1.   bezoldigen ww. 'loon geven'
categorie:
leenwoord
Vnnl. besoldighen 'als soldaat in dienst nemen' [1642; WNT], besoldight (verl.deelw.) 'betaald, ingehuurd (van soldaten)' [1642; WNT zeestrand]; nnl. bezoldigt (3e pers. ev.) 'betaalt' [1784; WNT]. Daarnaast de nu niet meer voorkomende vorm bezolden 'soldij betalen' [1599; Kil.].
Vnnl. bezolden uit Duits besolden, een afleiding van het zn. Sold 'soldij', ouder solt 'beloning, schuld, dienst' [1150] < Oudfrans solt 'munt' < Laatlatijn solidus 'goudstuk' < Latijn (nummus) sol(i)dus 'echte munt(en)', bij het bn. solidus 'gedegen, echt', zie solide, soldij, soldaat. De uitgang -igen is later toegevoegd, naar analogie van andere werkwoorden met be- + -igen, zie be-.

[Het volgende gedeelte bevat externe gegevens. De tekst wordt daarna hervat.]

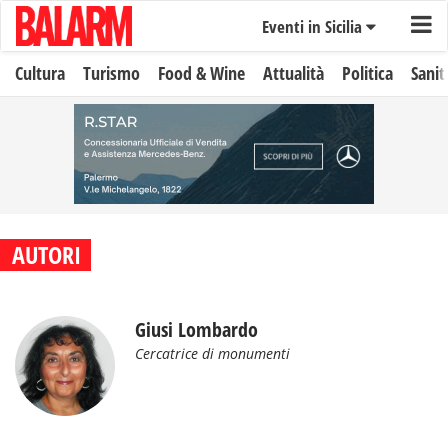
Eventi in Sicilia
Cultura
Turismo
Food & Wine
Attualità
Politica
Sanit
AUTORI
Giusi Lombardo
Cercatrice di monumenti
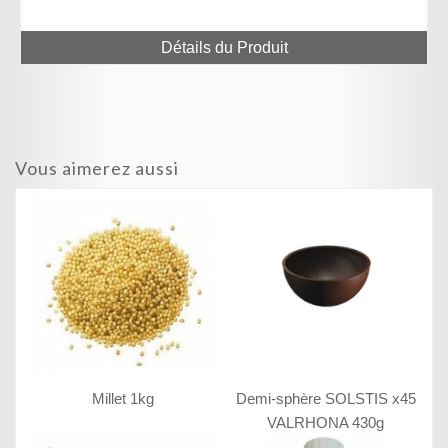
Détails du Produit
Vous aimerez aussi
Millet 1kg
Demi-sphère SOLSTIS x45
VALRHONA 430g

Het Middelnederlands kende de vorm souden 'bezoldigen' [ca. 1350; MNW], een afleiding van het zn. sout 'soldij' (zout [14e eeuw; MNW], sout 'loon' [1350-1400; MNW]) uit ouder solt (soelt [1380; MNW]), dat eveneens ontleend is aan Oudfrans solt 'munt' [eind 11e eeuw] (waaruit Nieuwfrans sou 'cent, stuiver'). Dit vroege leenwoord nam deel aan de overgang van de verbinding old, olt naar oud, out, zie oud. De vorm bezolden moet dus later ontleend zijn.